Swadeshi Jagaran Manch
- Formation: 1991 (35 years ago)
- Type: Political and cultural
- Region served: India
- Website: Official website

= Swadeshi Jagran Manch =

Indian organization

The Swadeshi Jagaran Manch (SJM; Hindi: स्वदेशी जागरण मंच) is a political and cultural pan-India movement that works on public policy and economic issues. Since at least 2015 the SJM has been critical of foreign direct investment.
Founded on 22 November 1991 in Nagpur, Maharashtra, Swadeshi Jagaran Manch works on issues related to economic policy and public policy discussions in India. The organisation promotes the concept of swadeshi and engages with issues related to economic self-reliance, domestic production and sustainable development. It conducts conferences, seminars, awareness programmes and publications on subjects connected with economic and social development.

==History==
Swadeshi Jagaran Manch was founded on 22 November 1991 in Nagpur, Maharashtra, under the guidance of Dattopant Thengadi, founder of the Bharatiya Mazdoor Sangh and Bharatiya Kisan Sangh. The organisation was established to promote the concept of swadeshi and encourage discussions on economic self-reliance, indigenous development and sustainable growth in India.

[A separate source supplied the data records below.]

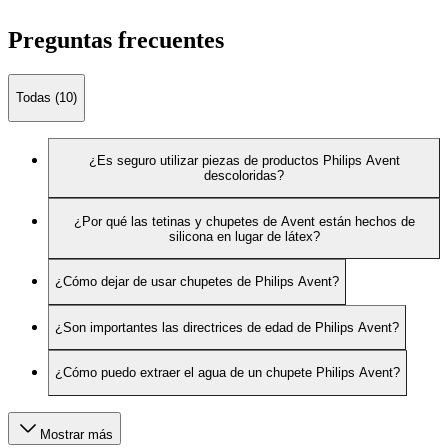
Preguntas frecuentes
Todas (10)
¿Es seguro utilizar piezas de productos Philips Avent
descoloridas?
¿Por qué las tetinas y chupetes de Avent están hechos de
silicona en lugar de látex?
¿Cómo dejar de usar chupetes de Philips Avent?
¿Son importantes las directrices de edad de Philips Avent?
¿Cómo puedo extraer el agua de un chupete Philips Avent?
Mostrar más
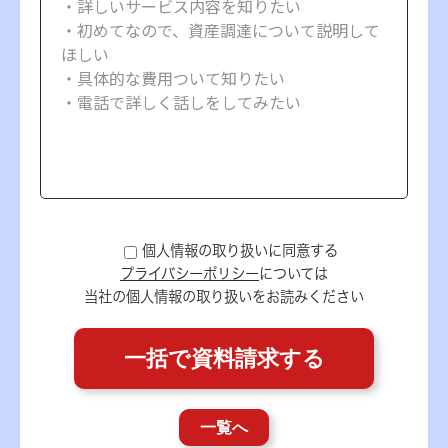
個人情報の取り扱いに同意する
プライバシーポリシー
については
当社の個人情報の取り扱いをお読みください
一覧へ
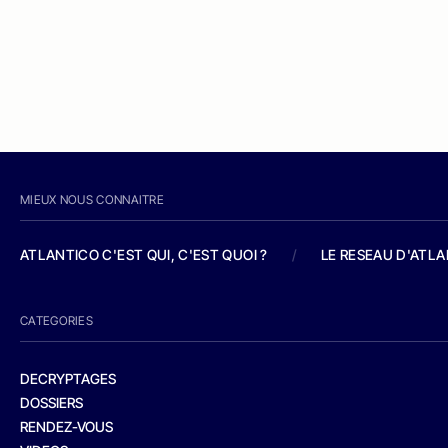
MIEUX NOUS CONNAITRE
ATLANTICO C'EST QUI, C'EST QUOI ?
/
LE RESEAU D'ATL
CATEGORIES
DECRYPTAGES
DOSSIERS
RENDEZ-VOUS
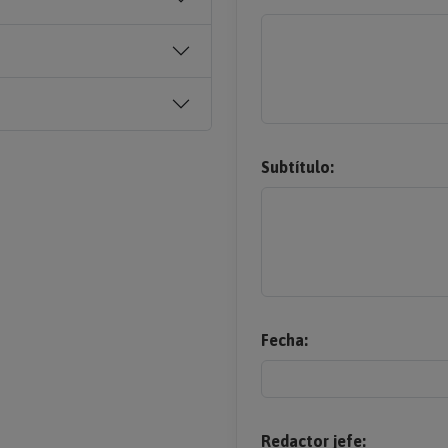
Subtítulo:
Fecha:
Redactor jefe:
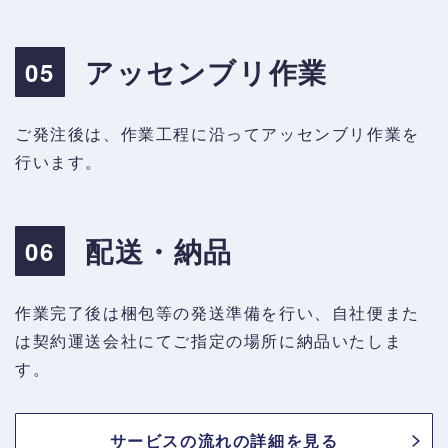
アッセンブリ作業
05
ご発注後は、作業工程に沿ってアッセンブリ作業を
行います。
配送・納品
06
作業完了後は梱包等の発送準備を行い、自社便また
は契約運送会社にてご指定の場所に納品いたしま
す。
サービスの流れの詳細を見る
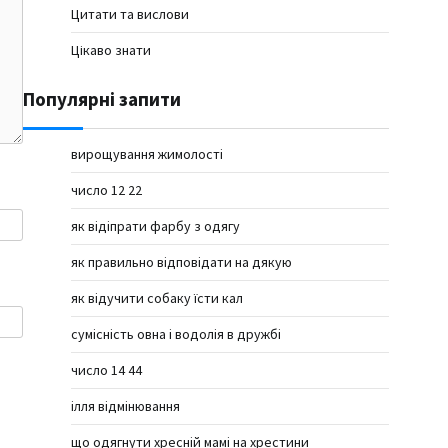
Цитати та вислови
Цікаво знати
Популярні запити
вирощування жимолості
число 12 22
як відіпрати фарбу з одягу
як правильно відповідати на дякую
як відучити собаку їсти кал
сумісність овна і водолія в дружбі
число 14 44
ілля відмінювання
що одягнути хресній мамі на хрестини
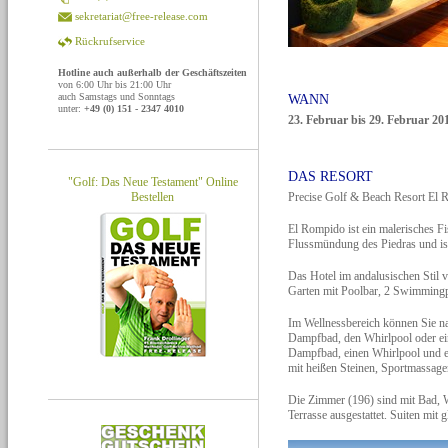
sekretariat@free-release.com
Rückrufservice
Hotline auch außerhalb der Geschäftszeiten
von 6:00 Uhr bis 21:00 Uhr
auch Samstags und Sonntags
WANN
unter:
+49 (0) 151 - 2347 4010
23. Februar bis 29. Februar 20
DAS RESORT
"Golf: Das Neue Testament" Online
Bestellen
Precise Golf & Beach Resort El
El Rompido ist ein malerisches Fi
Flussmündung des Piedras und is
Das Hotel im andalusischen Stil ve
Garten mit Poolbar, 2 Swimmingp
Im Wellnessbereich können Sie na
Dampfbad, den Whirlpool oder ei
Dampfbad, einen Whirlpool und 
mit heißen Steinen, Sportmassag
Die Zimmer (196) sind mit Bad, 
Terrasse ausgestattet. Suiten mit 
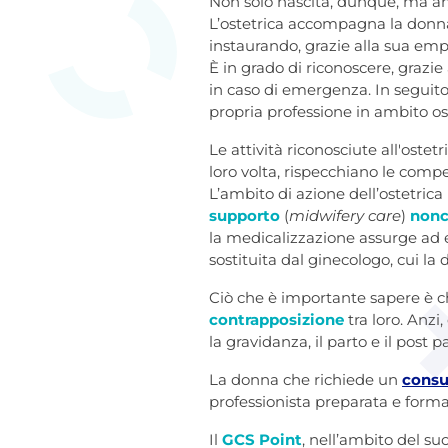
Non solo nascita, dunque, ma an
L’ostetrica accompagna la donna
instaurando, grazie alla sua emp
È in grado di riconoscere, grazie
in caso di emergenza. In seguito 
propria professione in ambito os
Le attività riconosciute all'ostet
loro volta, rispecchiano le compe
L’ambito di azione dell’ostetrica
supporto
(
midwifery care
)
nonc
la medicalizzazione assurge ad e
sostituita dal ginecologo, cui la 
Ciò che è importante sapere è 
contrapposizione
tra loro. Anzi
la gravidanza, il parto e il post
La donna che richiede un
consu
professionista preparata e forma
Il
GCS Point
, nell’ambito del s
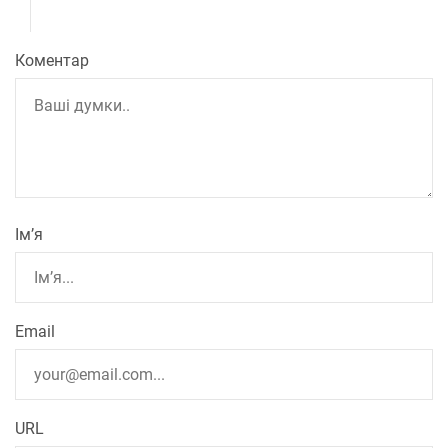
Коментар
Ім’я
Email
URL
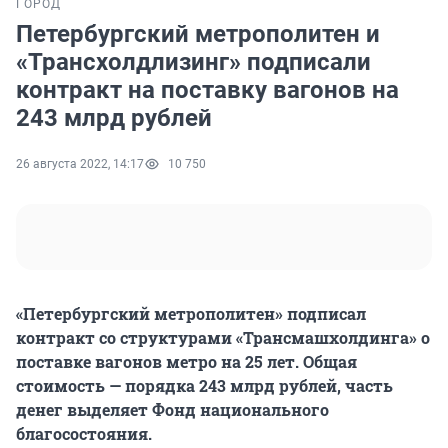
ГОРОД
Петербургский метрополитен и
«Трансхолдлизинг» подписали
контракт на поставку вагонов на
243 млрд рублей
26 августа 2022, 14:17
10 750
«Петербургский метрополитен» подписал
контракт со структурами «Трансмашхолдинга» о
поставке вагонов метро на 25 лет. Общая
стоимость — порядка 243 млрд рублей, часть
денег выделяет Фонд национального
благосостояния.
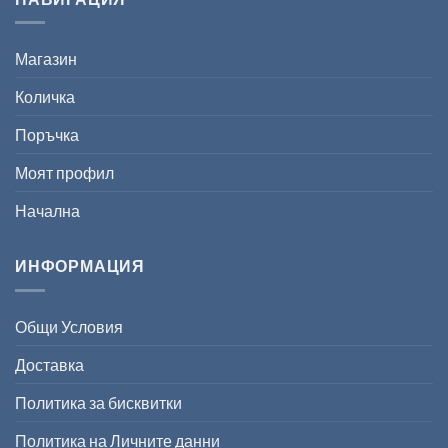
Магазин
Количка
Поръчка
Моят профил
Начална
ИНФОРМАЦИЯ
Общи Условия
Доставка
Политика за бисквитки
Политика на Личните данни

Dr. M. G. Bokare, an economist and former Vice-Chancellor of Nagpur University, served as the organisation's first convener. During its formative years, the organisation organised seminars, conferences, study circles and awareness programmes on issues relating to economic development, industry, agriculture and self-reliance.

Throughout the 1990s and 2000s, Swadeshi Jagaran Manch expanded its organisational network across India through state, regional and district-level units. The organisation conducted educational programmes, public discussions and outreach activities aimed at promoting awareness of swadeshi-based approaches to development and encouraging participation in issues relating to national economic growth.
In subsequent years, it broadened its engagement with policymakers, academics, entrepreneurs and civil society organisations through conferences, workshops and public programmes.

The organisation continued to organise seminars, policy discussions, training programmes and awareness campaigns relating to entrepreneurship, manufacturing, technology, agriculture and self-reliance. It also supported initiatives aimed at promoting local enterprise and economic development in different parts of the country.